I’m not sure which one of these or the combination was the solution, but thankfully I hadn’t tried some bizarre superstitious act that I would have been forced to recreate every time I wanted to release an Enterprise app :)

Here’s what i (can remember) I did:

1. More meticulous on the naming conventions for the app, the Internal App ID (standalone settings). I made sure they were identical if the name of the app was “TestApp" then Internal App ID was: com.ourapps.TestApp.

2. Double checked that I was using the Enterprise profile.

3. Found my way to TestFlight, and attempted to get it working using that service. Each time I attempted to upload my app it would fail. Fortunately TestFlight provides a bit more info, one line, related to the possible error message. Looking at their support they explained that their system expects your app to be placed in a folder titled, Payload. You then compress that folder rename it, in my case, TestApp.ipa, (I gave it the same name as the app) and then upload that into their system.  Once I did that, my app loaded right up into TestFlight. Mind you, this was after doing steps 1 and 2 above.

I played around with TestFlight, which looks like a nifty way to test apps out with multiple folks, but not a good way to distribute final apps out to your Enterprise staff, and had everything working within TestFlight. Decided to try uploading the same compressed folder, TestApp.ipa to our Apps section in Profile Manager and it worked without a hiccup!

I have since repeated the whole process with a second test app and Profile Manger. It works. My hunch is the naming convention I was using for the Internal App ID and the name of the app was incorrect. They have to be the same. 

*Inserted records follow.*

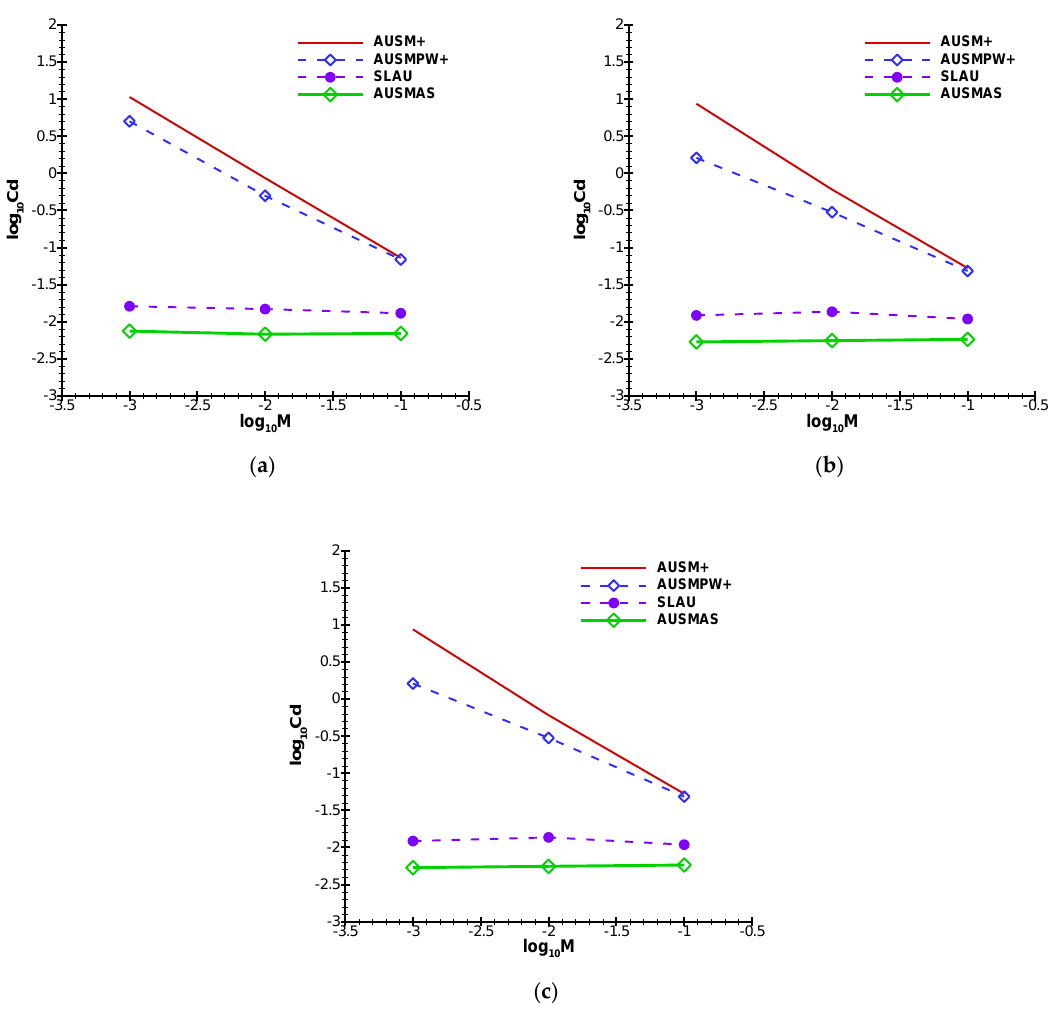
Figure 14. Drag coefficients vs. inflow Mach number (coarse grid, ( a ) first order reconstruction, ( b ) second order reconstruction, ( c ) third order reconstruction).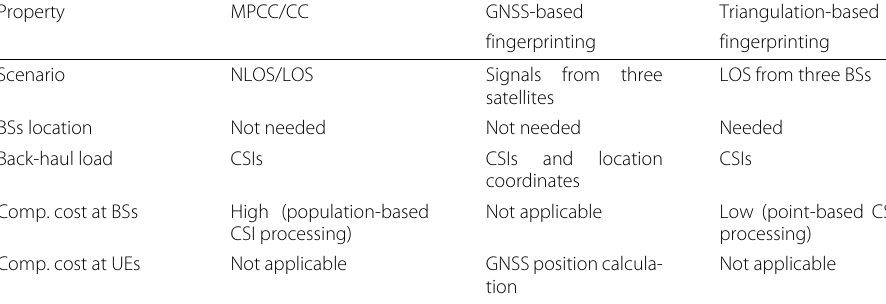
Table 1 Benefits and costs of CC-based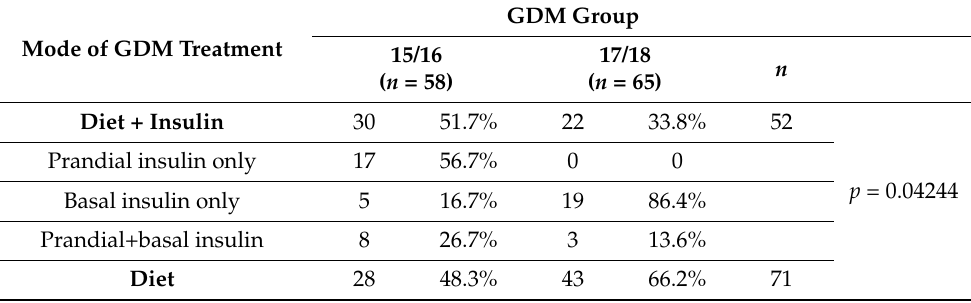
Table 5. Mode of treatment of gestational diabetes mellitus (GDM).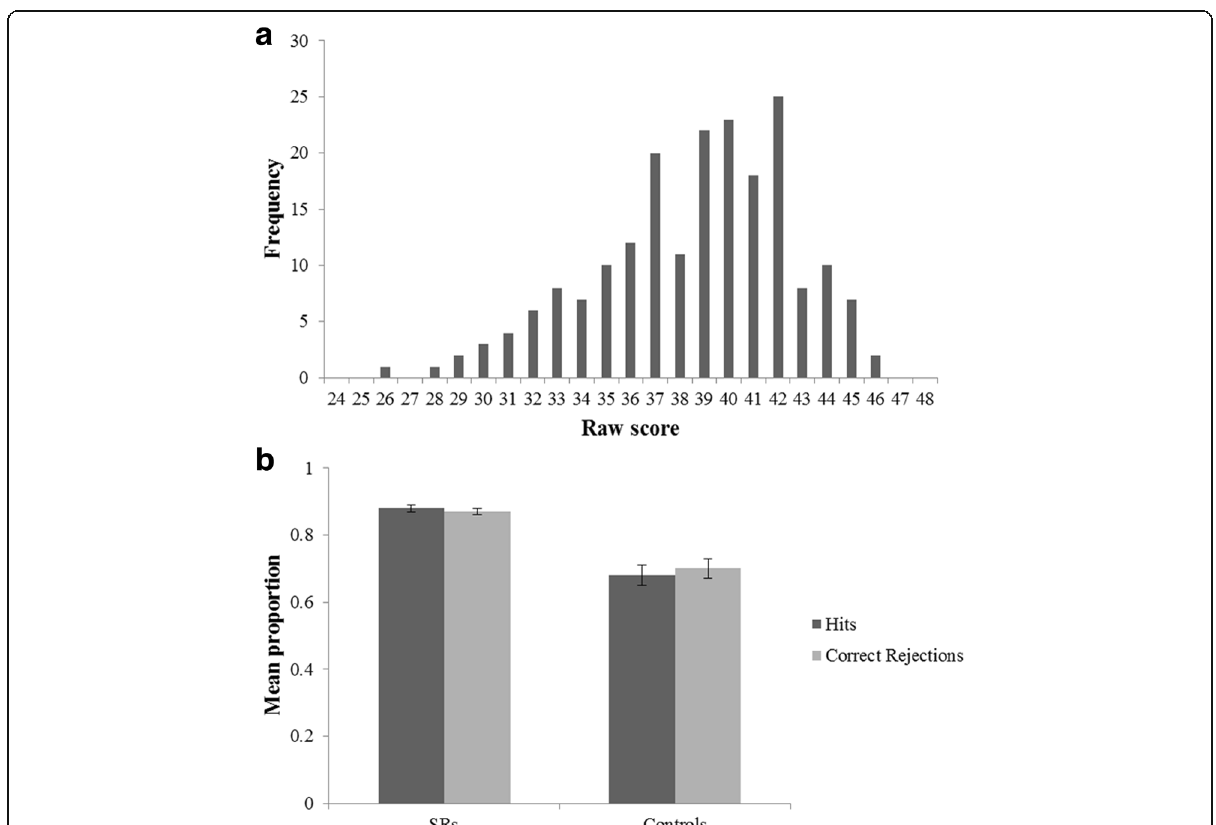
Fig. 5 Performance on the PMT. Distribution of experimental group ’ s performance on the PMT ( a ), and number of hits and correct rejections made by “ super recognisers ” (SRs) in comparison to controls ( b )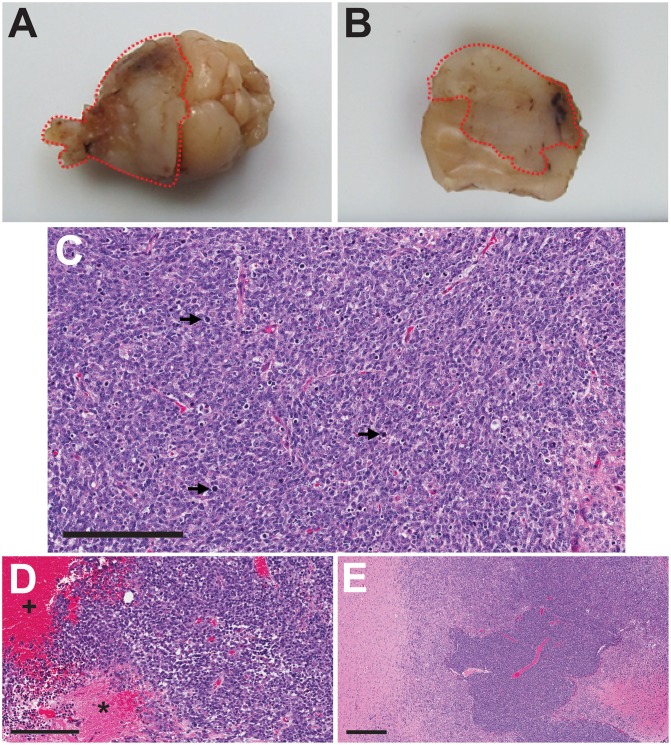
Gross and microscopic pathology of the IC3752 pediatric glioma tumor.(A-B) Formalin fixed IC3752 pGBM tissue, characterized as a yellowish gray and poorly demarcated mass, with multifocal areas of necrosis and hemorrhage. (C-E) Histological examination revealed poorly demarcated, unencapsulated, and invasive neoplasms (E) characterized by marked cell atypia, a high mitotic index (black arrows) (C), and multifocal areas of necrosis (asterisks) and hemorrhage (plus sign) (D). T = Tumor, B = normal brain. Scale bar = 200 μm (C-D). Scale bar = 400 μm (E).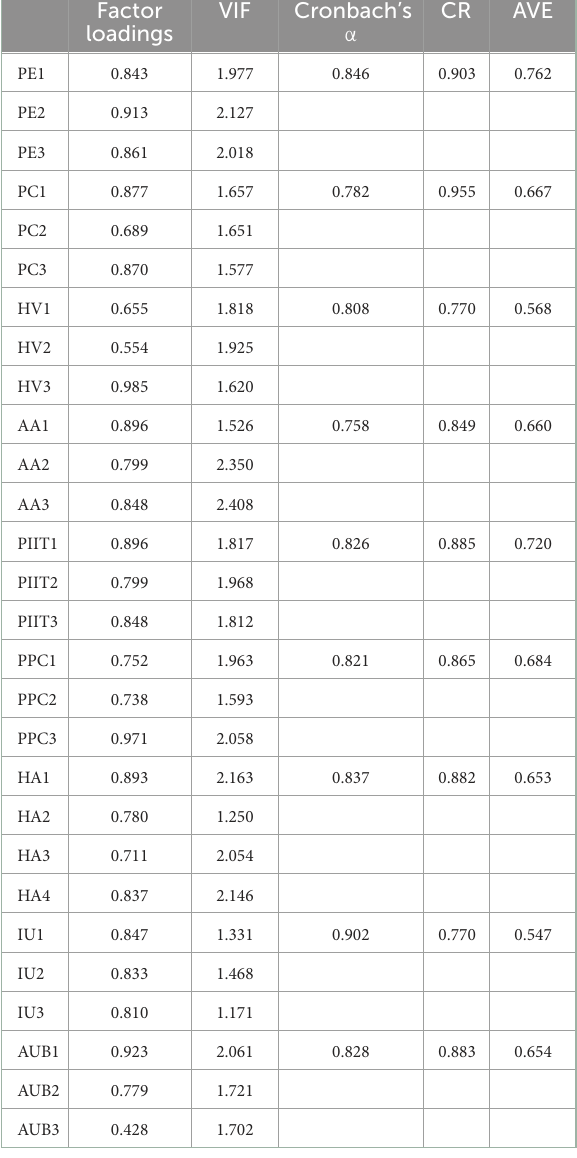
TABLE 3 Standardized factor loadings, VIFs, CRs and AVEs, Cronbach’s α in this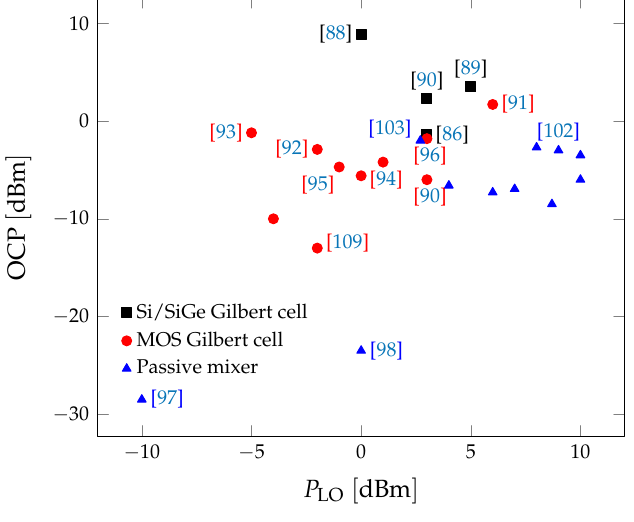
Figure 22. OCP versus P LO . The LO feedthrough is another widely shared data, allowing comparison of LO-to- RF isolation between mixers. Published data in the 10–140 GHz range are reported in Figure 23. Single-balanced (SB) papers are separated from double-balanced (DB) ones and from Gilbert cell derivatives using special feedthrough reduction techniques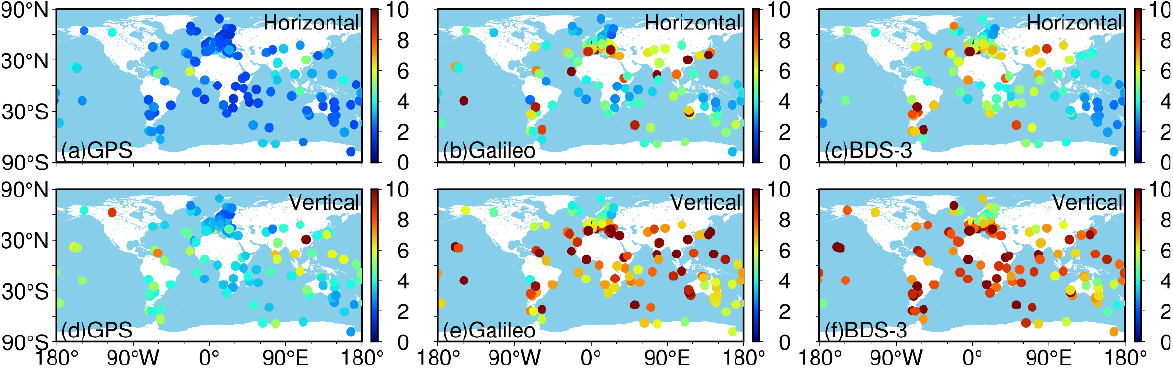
Figure 10. Geographical distribution of the median RMS of kinematic PPP for the selected 143 worldwide MGEX tracking stations over a month period (September 2022) using three single systems. Table 4. The mean RMS (unit: cm) of the different latitudes for static PPP. Table 5. The mean RMS (unit: cm) of the different latitudes for kinematic PPP. Latitude High_N Med_N Low_N Low_S Med_S High_S GPS_H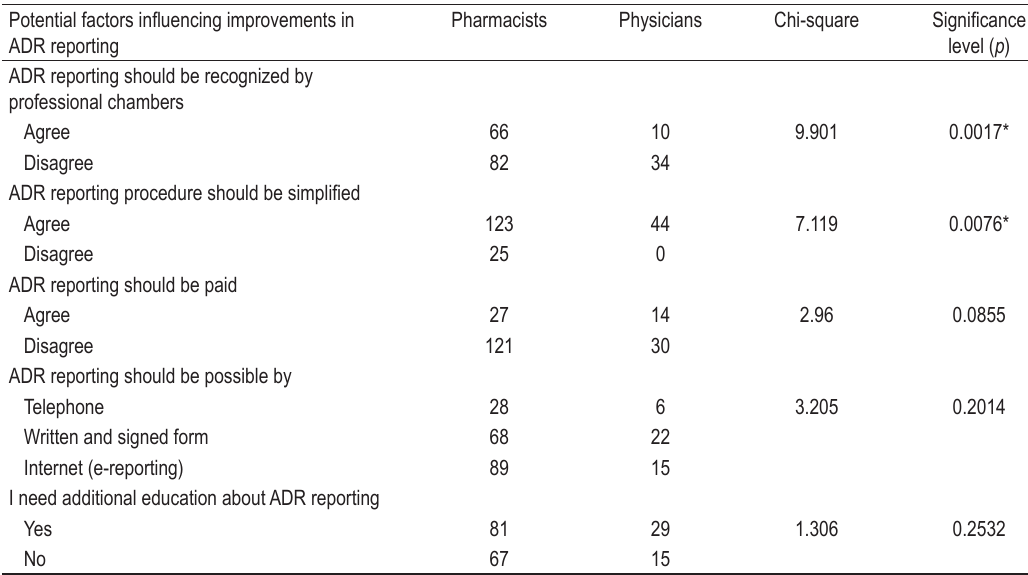
TABLE 4. Potential factors influencing improvements in ADR reporting Potential factors influencing improvements in ADR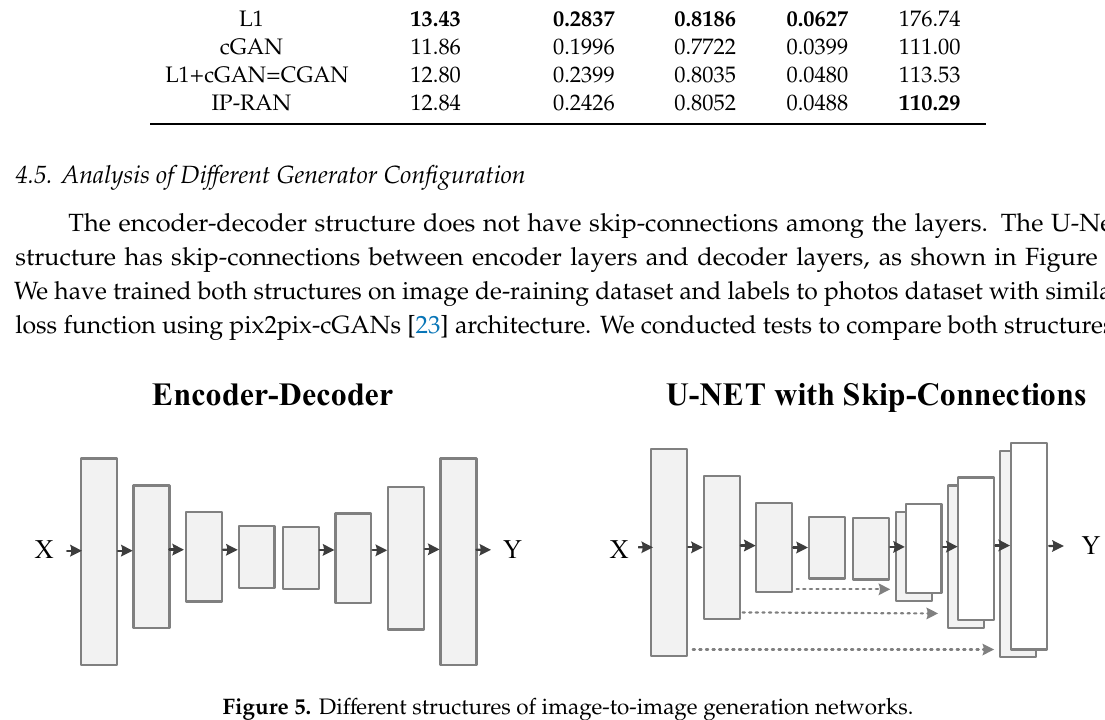
Figure 5. Di ff erent structures of image-to-image generation Figure 5. Different structures of image-to-image generation networks.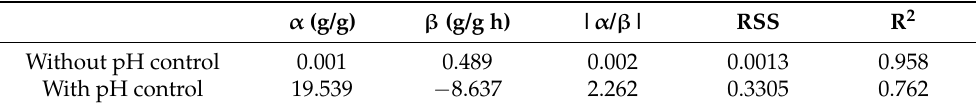
Table 4. The kinetic constants of the Luedeking–Piret model ( α : growth-linked constant; β : non- growth-linked constant), RSS, and the correlation coefficient R 2 , calculated for fermentations with and without pH control.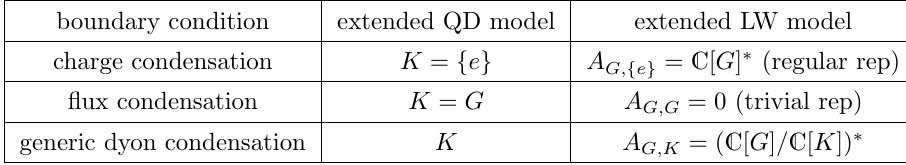
Table 1 . EM duality on the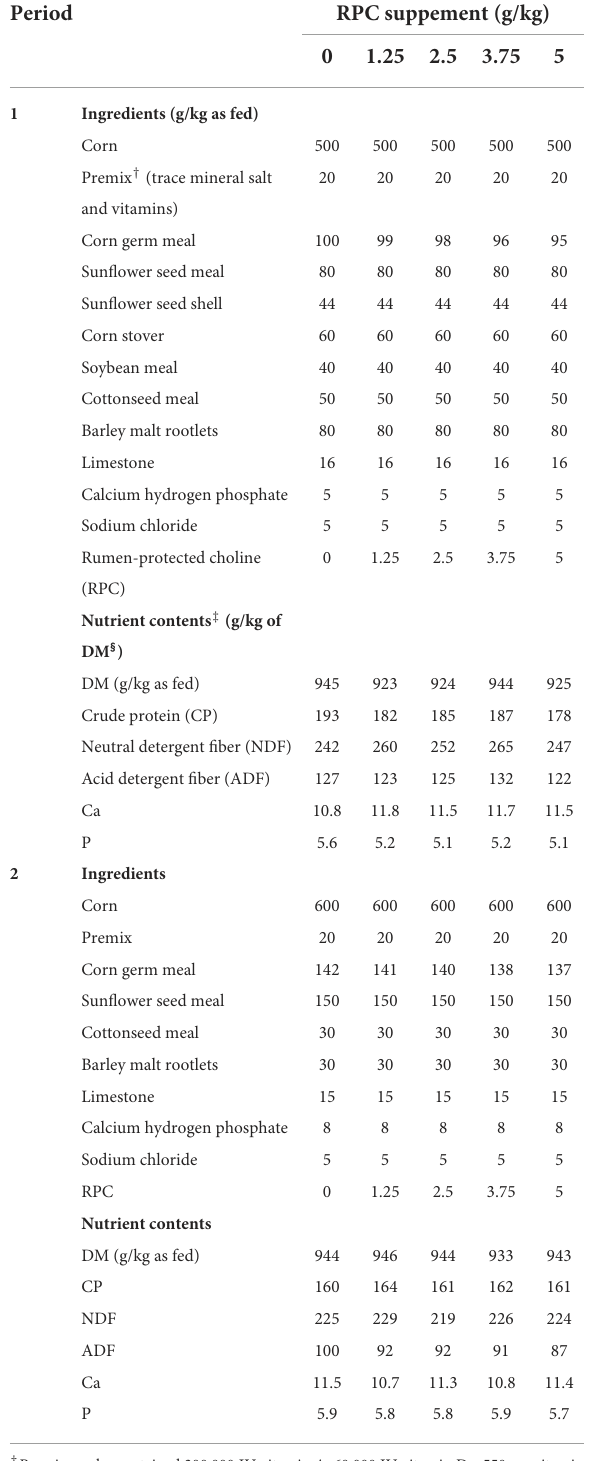
TABLE 1 Ingredients and nutrient contents of experimental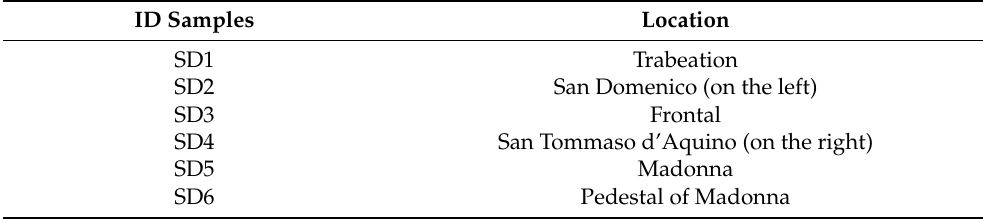
Table 1. Marble samples taken from the “Madonna della Febbre”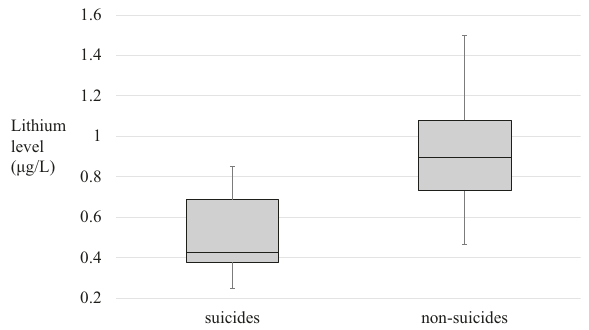
Fig. 1 Aqueous humor lithium levels in suicides and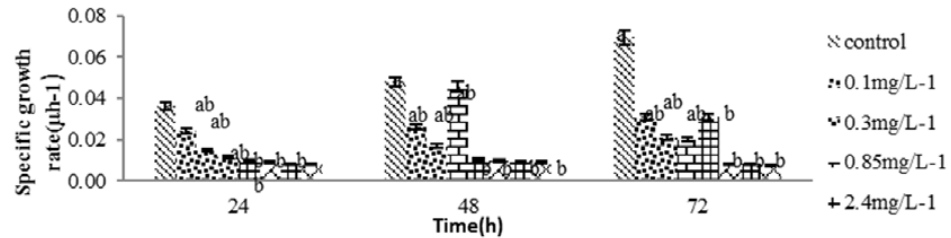
Fig. 3. Growth percent inhibition (I) of Dunaliella salina in contact with SiO 2 NPs Notes: Treatments with at least one commonality are statistically significant ( p <0.05).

As for putting the compiled LiveCode iOS app into a folder titled “Payload,” compressing that folder with the Finder, and then renaming the compressed file <nameofapp>.ipa, ...not sure if that has to be done in that fashion each time or not? I have never seen any documentation from Apple for as to being the case, but it worked for Profile Manager to use the compressed Payload folder.

In any case, happy now and all this ipa work is just making me real thirsty ;)

Cheers!

John Patten
SUSD



On Apr 16, 2014, at 10:48 PM, Mark Wilcox <m_p_wilcox at yahoo.co.uk> wrote:

> 2. I’m also wondering if there is something special that needs to be done to the iOS app after LiveCode creates the iOS app. The iOS appears to have a app extension and not an ipa extension. Also, I’m guessing the iOS app hast to be compressed before changing the file extension to ipa otherwise it results in just the folder with it’s iOS app components. I hope this makes sense. 
> 
> Bingo! A .app file does not necessarily have the necessary signature but assuming LiveCode was set up properly to build the standalone with your Enterprise distribution profile then it should. Simply compress the .app file with finder and change the extension from .zip to .ipa manually. Then it should work with Profile Manager. I have no idea why LiveCode doesn't finish the job here.